If the involved parties are unable to settle the matter in mediation, the case will be listed for a court hearing, which would take place some time in the months ahead.
Option 2: Court proceedings
Not all Will dispute cases that end up in court specifically involve a hearing. When an estate’s valued at under $700,000, a judicial settlement conference is can for some be an alternative to mediation.
Unlike mediation though, a judge is present at a judicial settlement conference, and it’s held in a conference Courtroom.
The judge, parties, and their legal representation all work to reach a settlement, but if this isn’t possible, the matter will be set down for trial. Before this, the Court expects that the parties have taken reasonable measures to resolve any animosity between them.

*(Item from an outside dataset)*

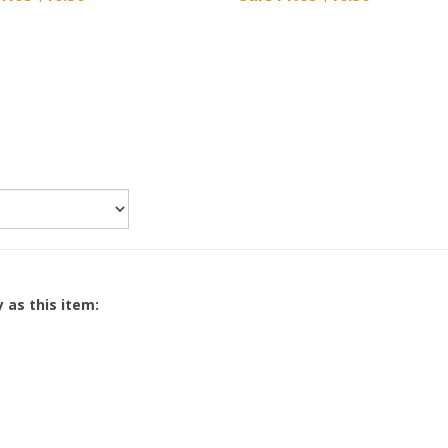
 as this item:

Understanding court proceedings
Before a case goes to trial, a directions hearing that details all of the specifications of the process ahead is held. This involves time frames, the date of the trial, when fees need to be paid and by whom, and more.
At trial, individuals choose evidence to bring forward to the judge, who makes the final decision regarding how the estate will be administered.
The general process that can be expected during a trial is as follows:
- The plaintiff (also known as the claimant) outlines their case
- The defendant has the opportunity to speak
- The judge can make a ruling based on the preliminary matters brought to their attention
- The plaintiff can call any witnesses to give evidence
- The defendant can ask the witness questions
- The plaintiff can ask their witness any additional questions
- This process repeats when the defendant’s witnesses speak
- After all of the witnesses have been questioned, additional evidence can be presented by the parties
- Any final submissions are made by both parties
- The judge delivers the final decision
How long it takes to resolve a Will dispute
All of this considered, the amount of time it takes for involved parties to reach an agreement varies from case to case.
The complications that come with taking a case to court, and even the time spent waiting between when the case is listed and actually heard before the Court, all takes additional time. This time adds up, and when an estate is extensive and involves various complexities, this can end up dragging the Will dispute on for a few months longer – or sometimes years.
While this is well worth being aware of, it’s also important to note that such instances are few and far between and the vast majority of disputes can be resolved through negotiations during mediation.
A typical Will dispute case will take about five to six months to reach mediation, and an additional one to two months on top of that if the case goes to trial. This is the time before discussions to resolve the matter actually take place, whether that is at mediation or in court, so the total time taken to resolve the matter could be some time longer than this.
The best way to get a good idea of how long your estate dispute will take is by speaking with an estate lawyer. They can discuss the specific circumstances of your case with you and provide you with insight on how it will likely play out.